PDF Spammers Get Creative, Says Vendor

News
Aug 07, 20072 mins
Build AutomationCSO and CISO

PDF spammers have started varying attachments to fool spam filters, security vendor MessageLabs has warned.

After appearing only a few months ago, the PDF phenomenon accounts for 20 percent of the image spam passing through the managed service provider’s network, the company said. In the last fortnight, however, new types of modified PDF spam had started appearing.

Spam filters have now adapted, turning PDFs from a document and attachment type automatically trusted into one that is now being filtered by antispam engines, causing the spammers to send out new, altered types of PDF. Techniques include altering the rendering size of PDFs, introducing pixel changes to make PDF blocking using signatures impossible, and adding random text within PDFs.

PDFs are also turning up with security features such as encryption turned on, another feature that makes it hard to scan within a document to single out spam from genuine PDFs. The overall aim is to generate so many unique PDFs that antispam engines would be overwhelmed.

“This is almost certainly being automated by bots,” said Mark Sunner of MessageLabs. “It will eventually be used in conjunction with social engineering techniques,” he added, referring to targeted PDF attacks where real people are sent documents from known contacts.

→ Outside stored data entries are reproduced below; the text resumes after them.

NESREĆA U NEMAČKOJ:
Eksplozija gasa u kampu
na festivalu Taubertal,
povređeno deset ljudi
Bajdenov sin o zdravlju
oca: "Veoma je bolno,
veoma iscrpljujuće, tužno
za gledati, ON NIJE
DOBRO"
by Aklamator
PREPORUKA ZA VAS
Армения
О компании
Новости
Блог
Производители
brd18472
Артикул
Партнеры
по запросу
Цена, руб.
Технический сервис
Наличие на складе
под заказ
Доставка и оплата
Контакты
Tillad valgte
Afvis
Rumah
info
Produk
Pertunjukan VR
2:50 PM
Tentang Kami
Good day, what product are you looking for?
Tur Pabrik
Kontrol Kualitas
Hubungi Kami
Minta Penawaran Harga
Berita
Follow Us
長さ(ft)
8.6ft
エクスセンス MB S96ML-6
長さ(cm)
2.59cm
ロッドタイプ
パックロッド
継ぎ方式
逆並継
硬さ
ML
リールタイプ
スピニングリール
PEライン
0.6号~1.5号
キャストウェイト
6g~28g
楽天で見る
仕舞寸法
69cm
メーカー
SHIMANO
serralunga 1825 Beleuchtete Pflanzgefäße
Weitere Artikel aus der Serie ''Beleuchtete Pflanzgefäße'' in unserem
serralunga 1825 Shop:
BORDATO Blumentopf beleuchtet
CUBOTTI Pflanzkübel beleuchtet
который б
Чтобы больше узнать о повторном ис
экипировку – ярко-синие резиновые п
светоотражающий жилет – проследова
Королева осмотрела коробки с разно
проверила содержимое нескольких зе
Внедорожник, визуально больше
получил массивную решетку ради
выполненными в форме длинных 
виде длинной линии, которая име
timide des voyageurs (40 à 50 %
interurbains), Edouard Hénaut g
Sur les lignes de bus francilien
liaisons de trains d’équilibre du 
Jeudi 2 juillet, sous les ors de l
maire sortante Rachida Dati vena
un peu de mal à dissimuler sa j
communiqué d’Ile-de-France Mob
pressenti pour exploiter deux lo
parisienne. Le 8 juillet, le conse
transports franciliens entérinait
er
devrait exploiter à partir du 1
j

According to Sunner, the advantage of a managed service company such as MessageLabs is the ability to detect rogue PDFs by analyzing information such as IP source. A corporate gateway would not be able to do this because only the ISP itself would be able to see this information with any degree of reliability. “Where the PDF is coming from can also indicate a problem,” he said.

In recent times, third-party systems for verifying the senders and contents of PDF documents have started to appear, including one from Geotrust that takes advantage of Adobe’s Livecycle Document Security server.